14.4 Liability Cap: The RICS recommends the use of Liability caps to members as a way to manage the risk in valuation work. In A Nut Shell’s aggregate liability arising out of, or in conjunction with the services provided, whether arising from negligence, breach of contract, or any other cause whatsoever, shall in no event exceed a multiplier of 10 against the net fee payable by you for the surveying services. This clause shall not exclude or limit our liability for actual fraud, and shall not limit In A Nut Shell’s liability for death or personal injury caused by negligence. (Ref: Risk Liability and Insurance in Valuation Work, RICS Guidance January 2013).
15 INDEMNITY
The Client shall indemnify the Surveyor against all claims, costs and expenses which the Surveyor may incur and which arise directly or indirectly from the Clients breach of any of its obligations under these Terms and Conditions.
16 FORCE MAJEURE
Neither party shall be liable for any delay or failure to perform any of its obligations if the delay or failure results from events or circumstances outside its reasonable control, including but not limited to acts of God, strikes, lock outs, accidents, war, fire, breakdown of plant or machinery or shortage or unavailability of raw materials from a natural source of supply, and the party shall be entitled to a reasonable extension of its obligations.
17 ASSIGNMENT
The Client shall not be entitled to assign its rights or obligations or delegate its duties under this Agreement without the prior written consent of the Surveyor.

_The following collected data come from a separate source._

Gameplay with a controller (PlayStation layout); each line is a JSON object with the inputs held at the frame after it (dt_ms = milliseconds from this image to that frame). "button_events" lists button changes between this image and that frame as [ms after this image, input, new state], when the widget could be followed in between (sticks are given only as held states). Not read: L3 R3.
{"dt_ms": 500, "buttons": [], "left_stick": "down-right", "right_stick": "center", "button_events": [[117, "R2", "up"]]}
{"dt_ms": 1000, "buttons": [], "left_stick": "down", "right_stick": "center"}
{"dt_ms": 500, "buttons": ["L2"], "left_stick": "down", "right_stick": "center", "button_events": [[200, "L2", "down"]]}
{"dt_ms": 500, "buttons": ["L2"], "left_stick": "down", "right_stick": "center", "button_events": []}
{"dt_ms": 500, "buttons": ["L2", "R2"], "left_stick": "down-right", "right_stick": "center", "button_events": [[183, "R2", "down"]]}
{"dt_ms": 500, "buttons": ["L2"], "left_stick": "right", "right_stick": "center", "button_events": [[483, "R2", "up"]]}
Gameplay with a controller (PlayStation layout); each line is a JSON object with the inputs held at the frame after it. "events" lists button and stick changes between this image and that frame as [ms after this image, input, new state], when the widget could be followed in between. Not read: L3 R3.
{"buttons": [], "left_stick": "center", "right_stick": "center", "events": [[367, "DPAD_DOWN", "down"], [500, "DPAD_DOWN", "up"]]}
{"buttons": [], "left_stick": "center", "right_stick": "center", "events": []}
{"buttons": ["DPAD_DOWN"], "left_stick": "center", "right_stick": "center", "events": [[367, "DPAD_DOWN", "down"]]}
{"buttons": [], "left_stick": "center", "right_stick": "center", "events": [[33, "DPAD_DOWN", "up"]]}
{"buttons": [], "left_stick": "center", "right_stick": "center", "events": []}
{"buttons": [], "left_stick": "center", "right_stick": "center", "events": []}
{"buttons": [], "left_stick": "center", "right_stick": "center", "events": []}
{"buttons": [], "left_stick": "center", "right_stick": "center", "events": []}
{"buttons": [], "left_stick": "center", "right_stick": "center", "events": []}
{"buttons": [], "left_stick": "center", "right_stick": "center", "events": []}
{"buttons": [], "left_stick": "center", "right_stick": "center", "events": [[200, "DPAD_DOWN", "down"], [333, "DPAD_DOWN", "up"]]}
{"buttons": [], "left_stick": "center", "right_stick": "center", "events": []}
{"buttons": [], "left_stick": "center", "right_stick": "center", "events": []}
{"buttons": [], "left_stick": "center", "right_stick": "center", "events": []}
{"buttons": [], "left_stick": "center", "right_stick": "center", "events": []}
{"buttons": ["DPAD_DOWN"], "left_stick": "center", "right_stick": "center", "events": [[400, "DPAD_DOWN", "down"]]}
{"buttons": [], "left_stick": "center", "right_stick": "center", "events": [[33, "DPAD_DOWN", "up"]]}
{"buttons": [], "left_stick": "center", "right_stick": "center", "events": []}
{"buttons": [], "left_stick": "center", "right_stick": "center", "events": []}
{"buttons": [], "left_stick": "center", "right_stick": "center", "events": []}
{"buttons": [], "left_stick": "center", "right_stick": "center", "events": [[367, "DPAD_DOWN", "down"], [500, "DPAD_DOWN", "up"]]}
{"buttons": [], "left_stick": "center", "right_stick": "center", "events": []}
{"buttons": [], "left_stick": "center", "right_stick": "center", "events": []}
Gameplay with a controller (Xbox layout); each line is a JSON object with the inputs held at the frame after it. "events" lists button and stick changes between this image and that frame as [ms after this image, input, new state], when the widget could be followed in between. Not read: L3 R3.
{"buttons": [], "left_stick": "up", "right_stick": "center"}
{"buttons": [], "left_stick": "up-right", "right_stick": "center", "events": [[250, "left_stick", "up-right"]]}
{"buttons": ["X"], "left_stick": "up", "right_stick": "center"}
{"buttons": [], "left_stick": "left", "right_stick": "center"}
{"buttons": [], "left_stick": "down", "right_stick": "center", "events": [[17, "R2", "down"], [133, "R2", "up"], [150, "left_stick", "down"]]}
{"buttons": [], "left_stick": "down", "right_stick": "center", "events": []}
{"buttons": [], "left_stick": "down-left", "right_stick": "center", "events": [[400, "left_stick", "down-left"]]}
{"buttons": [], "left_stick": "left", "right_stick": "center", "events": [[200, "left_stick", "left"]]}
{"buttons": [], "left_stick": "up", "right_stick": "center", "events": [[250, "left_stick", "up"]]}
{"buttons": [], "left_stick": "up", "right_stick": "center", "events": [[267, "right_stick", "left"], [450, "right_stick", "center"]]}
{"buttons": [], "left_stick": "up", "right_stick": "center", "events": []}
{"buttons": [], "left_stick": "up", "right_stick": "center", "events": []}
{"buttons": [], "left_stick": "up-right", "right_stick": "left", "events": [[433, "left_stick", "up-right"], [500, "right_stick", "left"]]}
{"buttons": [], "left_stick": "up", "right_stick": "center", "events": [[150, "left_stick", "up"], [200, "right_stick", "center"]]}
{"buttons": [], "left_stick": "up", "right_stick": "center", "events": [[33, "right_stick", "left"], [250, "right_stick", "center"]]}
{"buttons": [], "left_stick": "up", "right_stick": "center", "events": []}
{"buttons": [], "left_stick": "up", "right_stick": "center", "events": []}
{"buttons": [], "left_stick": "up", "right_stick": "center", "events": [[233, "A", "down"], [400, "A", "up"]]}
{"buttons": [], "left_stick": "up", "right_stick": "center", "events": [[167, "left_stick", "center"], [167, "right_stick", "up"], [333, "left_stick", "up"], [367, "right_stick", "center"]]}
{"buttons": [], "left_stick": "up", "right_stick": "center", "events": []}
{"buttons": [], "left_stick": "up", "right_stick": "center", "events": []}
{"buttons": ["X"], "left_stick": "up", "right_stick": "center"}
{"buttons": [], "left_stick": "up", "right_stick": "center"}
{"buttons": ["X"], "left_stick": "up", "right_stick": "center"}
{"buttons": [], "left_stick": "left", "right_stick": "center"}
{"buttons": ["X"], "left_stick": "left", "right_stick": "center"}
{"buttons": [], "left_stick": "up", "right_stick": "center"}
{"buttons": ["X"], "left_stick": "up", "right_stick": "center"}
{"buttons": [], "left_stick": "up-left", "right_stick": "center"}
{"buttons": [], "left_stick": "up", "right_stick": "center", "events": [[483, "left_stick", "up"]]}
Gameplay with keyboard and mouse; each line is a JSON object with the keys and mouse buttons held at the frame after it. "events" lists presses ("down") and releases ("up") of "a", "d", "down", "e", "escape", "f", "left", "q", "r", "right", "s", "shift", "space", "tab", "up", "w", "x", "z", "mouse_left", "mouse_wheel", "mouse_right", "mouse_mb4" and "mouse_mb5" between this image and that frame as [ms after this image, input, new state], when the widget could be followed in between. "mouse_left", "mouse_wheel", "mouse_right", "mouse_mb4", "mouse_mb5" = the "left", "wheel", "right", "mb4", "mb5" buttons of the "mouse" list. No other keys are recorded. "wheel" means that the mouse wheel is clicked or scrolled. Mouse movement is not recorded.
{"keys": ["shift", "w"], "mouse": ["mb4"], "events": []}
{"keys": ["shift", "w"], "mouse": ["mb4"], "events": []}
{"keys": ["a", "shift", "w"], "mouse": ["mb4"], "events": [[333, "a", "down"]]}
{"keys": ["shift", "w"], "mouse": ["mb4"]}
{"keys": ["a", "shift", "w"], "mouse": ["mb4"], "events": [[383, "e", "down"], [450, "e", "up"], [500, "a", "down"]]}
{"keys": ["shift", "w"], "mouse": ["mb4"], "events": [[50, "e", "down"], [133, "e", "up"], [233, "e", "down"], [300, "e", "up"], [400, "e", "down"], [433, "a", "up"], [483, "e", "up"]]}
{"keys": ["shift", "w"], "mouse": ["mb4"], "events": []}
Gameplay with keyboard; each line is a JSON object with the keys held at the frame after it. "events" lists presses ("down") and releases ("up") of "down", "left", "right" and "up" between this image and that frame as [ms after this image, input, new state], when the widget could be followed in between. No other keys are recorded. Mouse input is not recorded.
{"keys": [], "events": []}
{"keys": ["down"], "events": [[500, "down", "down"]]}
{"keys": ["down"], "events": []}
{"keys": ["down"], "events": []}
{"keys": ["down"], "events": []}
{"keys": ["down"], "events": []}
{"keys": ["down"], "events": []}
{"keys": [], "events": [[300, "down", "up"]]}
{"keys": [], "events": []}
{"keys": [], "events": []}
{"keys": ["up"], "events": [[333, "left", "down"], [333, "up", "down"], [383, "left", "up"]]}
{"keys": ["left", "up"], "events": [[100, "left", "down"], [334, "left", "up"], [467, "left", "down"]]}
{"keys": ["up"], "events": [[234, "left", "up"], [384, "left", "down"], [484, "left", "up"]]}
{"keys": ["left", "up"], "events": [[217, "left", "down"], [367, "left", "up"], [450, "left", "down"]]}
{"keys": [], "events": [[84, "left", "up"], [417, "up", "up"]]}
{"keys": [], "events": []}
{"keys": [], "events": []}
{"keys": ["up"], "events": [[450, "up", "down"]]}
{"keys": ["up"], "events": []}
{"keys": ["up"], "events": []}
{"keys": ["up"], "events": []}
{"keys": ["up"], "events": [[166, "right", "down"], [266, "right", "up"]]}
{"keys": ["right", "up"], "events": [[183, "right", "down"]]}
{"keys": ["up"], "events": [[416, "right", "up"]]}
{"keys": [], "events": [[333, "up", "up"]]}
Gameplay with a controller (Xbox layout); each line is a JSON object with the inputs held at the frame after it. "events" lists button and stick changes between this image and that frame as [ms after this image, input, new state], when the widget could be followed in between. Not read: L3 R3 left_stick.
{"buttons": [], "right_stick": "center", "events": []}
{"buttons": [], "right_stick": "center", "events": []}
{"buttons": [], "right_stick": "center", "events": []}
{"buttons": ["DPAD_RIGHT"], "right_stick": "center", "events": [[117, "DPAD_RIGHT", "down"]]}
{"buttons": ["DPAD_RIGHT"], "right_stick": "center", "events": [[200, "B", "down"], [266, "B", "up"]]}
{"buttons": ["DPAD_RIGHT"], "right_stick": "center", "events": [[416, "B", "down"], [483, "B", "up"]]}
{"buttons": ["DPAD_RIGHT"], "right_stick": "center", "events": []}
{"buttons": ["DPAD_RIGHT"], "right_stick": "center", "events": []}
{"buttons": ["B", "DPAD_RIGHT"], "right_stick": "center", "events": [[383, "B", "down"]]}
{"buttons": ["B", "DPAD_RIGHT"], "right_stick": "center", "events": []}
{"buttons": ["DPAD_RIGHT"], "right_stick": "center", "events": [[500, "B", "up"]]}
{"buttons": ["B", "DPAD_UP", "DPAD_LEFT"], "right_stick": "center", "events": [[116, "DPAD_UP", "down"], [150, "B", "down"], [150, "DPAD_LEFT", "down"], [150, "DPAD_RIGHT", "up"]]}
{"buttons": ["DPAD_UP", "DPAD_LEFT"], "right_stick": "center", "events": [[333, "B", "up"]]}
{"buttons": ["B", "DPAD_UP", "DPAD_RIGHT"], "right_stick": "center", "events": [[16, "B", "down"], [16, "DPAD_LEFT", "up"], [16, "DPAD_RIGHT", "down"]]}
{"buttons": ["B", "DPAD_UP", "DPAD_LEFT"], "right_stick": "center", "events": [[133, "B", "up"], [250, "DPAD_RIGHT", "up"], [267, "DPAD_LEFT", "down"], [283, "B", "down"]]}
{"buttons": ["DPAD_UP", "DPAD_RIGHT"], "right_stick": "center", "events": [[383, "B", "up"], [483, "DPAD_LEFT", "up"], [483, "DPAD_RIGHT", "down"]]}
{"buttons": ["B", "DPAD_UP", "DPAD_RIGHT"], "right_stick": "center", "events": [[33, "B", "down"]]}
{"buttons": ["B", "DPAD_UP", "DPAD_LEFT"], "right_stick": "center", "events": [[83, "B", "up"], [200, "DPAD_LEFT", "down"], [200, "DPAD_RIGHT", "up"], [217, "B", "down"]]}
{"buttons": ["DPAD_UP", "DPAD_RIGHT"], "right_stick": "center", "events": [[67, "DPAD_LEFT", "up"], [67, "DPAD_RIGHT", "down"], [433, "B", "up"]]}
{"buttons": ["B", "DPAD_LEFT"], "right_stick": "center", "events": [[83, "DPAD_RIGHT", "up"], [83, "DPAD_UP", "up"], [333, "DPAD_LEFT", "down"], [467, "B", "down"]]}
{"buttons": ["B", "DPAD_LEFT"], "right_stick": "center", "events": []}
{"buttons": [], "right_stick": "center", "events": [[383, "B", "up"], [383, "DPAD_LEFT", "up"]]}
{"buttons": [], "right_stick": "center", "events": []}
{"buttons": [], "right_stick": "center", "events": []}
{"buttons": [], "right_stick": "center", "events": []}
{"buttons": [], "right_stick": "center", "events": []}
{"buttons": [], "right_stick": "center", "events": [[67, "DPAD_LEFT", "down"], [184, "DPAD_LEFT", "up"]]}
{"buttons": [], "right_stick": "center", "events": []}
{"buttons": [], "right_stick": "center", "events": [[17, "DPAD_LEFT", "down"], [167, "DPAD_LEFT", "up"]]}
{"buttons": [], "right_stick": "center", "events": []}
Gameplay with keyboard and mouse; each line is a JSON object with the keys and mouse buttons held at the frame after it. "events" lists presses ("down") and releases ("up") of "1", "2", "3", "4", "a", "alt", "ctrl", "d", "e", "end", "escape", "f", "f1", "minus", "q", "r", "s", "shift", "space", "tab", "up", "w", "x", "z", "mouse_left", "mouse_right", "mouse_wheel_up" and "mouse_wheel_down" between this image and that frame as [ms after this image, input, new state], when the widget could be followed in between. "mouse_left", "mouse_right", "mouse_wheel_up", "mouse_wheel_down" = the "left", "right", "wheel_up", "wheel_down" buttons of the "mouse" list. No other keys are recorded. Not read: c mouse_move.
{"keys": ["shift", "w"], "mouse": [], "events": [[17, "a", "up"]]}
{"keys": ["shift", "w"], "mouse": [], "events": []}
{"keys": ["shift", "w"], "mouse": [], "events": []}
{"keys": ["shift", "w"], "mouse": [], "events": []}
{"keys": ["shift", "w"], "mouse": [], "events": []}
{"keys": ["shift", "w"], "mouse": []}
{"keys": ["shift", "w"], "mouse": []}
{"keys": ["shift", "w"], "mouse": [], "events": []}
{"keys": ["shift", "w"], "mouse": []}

18 RELATIONSHIP OF PARTIES
Nothing in the Agreement shall be construed as establishing or implying a partnership or joint venture between the parties or suggest that either of the parties are agent for the other.
19 THIRD PARTY RIGHTS
Nothing in these Terms and Conditions intend to or confer any rights on a third party.
20 SEVERANCE
If any term or provision of these Terms and Conditions is held invalid, illegal or unenforceable for any reason by any court of competent jurisdiction such provision shall be severed and the remainder of the provisions hereof shall continue in full force and effect as if these Terms and Conditions had been agreed with the invalid, illegal or unenforceable provision eliminated.
21 WAIVER
The failure by either party to enforce at any time or for any period any one or more of the Terms and Conditions herein shall not be a waiver of them or of the right at any time subsequently to enforce all Terms and Conditions.
22 NOTICES
Any notice to be given by either party to the other may be served by email, fax, personal service or by post to the address of the other party given in the Application Form or such other address as such party may from time to time have communicated to the other in writing, and if sent by email shall unless the contrary is proved be deemed to be received on the day it was sent, if sent by fax shall be deemed to be served on receipt of an error free transmission report, if given by letter shall be deemed to have been served at the time at which the letter was delivered personally or if sent by post shall be deemed to have been delivered in the ordinary course of post.
23 ENTIRE AGREEMENT
These Terms and Conditions supersede any previous agreements, arrangements, documents or other undertakings either written or oral.
24 GOVERNING LAW
These Terms and Conditions shall be governed by and construed in accordance with the law of England and the parties hereby submit to the exclusive jurisdiction of the English courts.